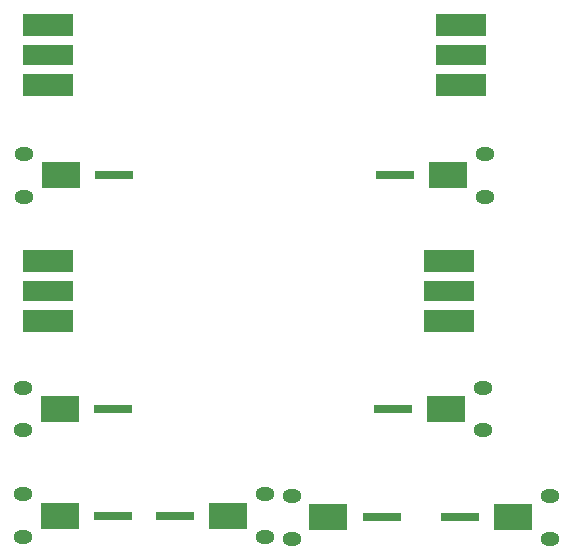
<source format=gts>
G04*
G04 #@! TF.GenerationSoftware,Altium Limited,Altium Designer,24.5.2 (23)*
G04*
G04 Layer_Color=8388736*
%FSLAX25Y25*%
%MOIN*%
G70*
G04*
G04 #@! TF.SameCoordinates,1BA70C70-AC76-4000-BBC4-16FF1EE58307*
G04*
G04*
G04 #@! TF.FilePolarity,Negative*
G04*
G01*
G75*
%ADD17R,0.12611X0.02600*%
%ADD18R,0.12611X0.09100*%
%ADD19O,0.06312X0.04737*%
%ADD20R,0.16800X0.07800*%
%ADD21R,0.16800X0.06800*%
D17*
X41339Y19685D02*
D03*
X130921Y19087D02*
D03*
X41339Y55118D02*
D03*
X62094Y19685D02*
D03*
X157079Y19087D02*
D03*
X134646Y55118D02*
D03*
X135433Y133071D02*
D03*
X41732D02*
D03*
D18*
X23622Y19685D02*
D03*
X113205Y19087D02*
D03*
X23622Y55118D02*
D03*
X79811Y19685D02*
D03*
X174795Y19087D02*
D03*
X152362Y55118D02*
D03*
X153150Y133071D02*
D03*
X24016D02*
D03*
D19*
X11417Y26772D02*
D03*
Y12598D02*
D03*
X101000Y26173D02*
D03*
Y12000D02*
D03*
X11417Y62205D02*
D03*
Y48031D02*
D03*
X92016Y26772D02*
D03*
Y12598D02*
D03*
X187000Y12000D02*
D03*
Y26173D02*
D03*
X164567Y62205D02*
D03*
Y48031D02*
D03*
X165354Y125984D02*
D03*
Y140157D02*
D03*
X11811D02*
D03*
Y125984D02*
D03*
D20*
X157480Y183228D02*
D03*
Y163228D02*
D03*
X19685D02*
D03*
Y183228D02*
D03*
Y84488D02*
D03*
Y104488D02*
D03*
X153543D02*
D03*
Y84488D02*
D03*
D21*
X157480Y173228D02*
D03*
X19685D02*
D03*
Y94488D02*
D03*
X153543D02*
D03*
M02*

</source>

WHAT IS REQUIRED
An exact copy of the lines from the one containing "X164567Y62205D02*" through the end of the data above is the whole answer.

EXERCISE RESPONSE
X164567Y62205D02*
D03*
Y48031D02*
D03*
X165354Y125984D02*
D03*
Y140157D02*
D03*
X11811D02*
D03*
Y125984D02*
D03*
D20*
X157480Y183228D02*
D03*
Y163228D02*
D03*
X19685D02*
D03*
Y183228D02*
D03*
Y84488D02*
D03*
Y104488D02*
D03*
X153543D02*
D03*
Y84488D02*
D03*
D21*
X157480Y173228D02*
D03*
X19685D02*
D03*
Y94488D02*
D03*
X153543D02*
D03*
M02*

</source>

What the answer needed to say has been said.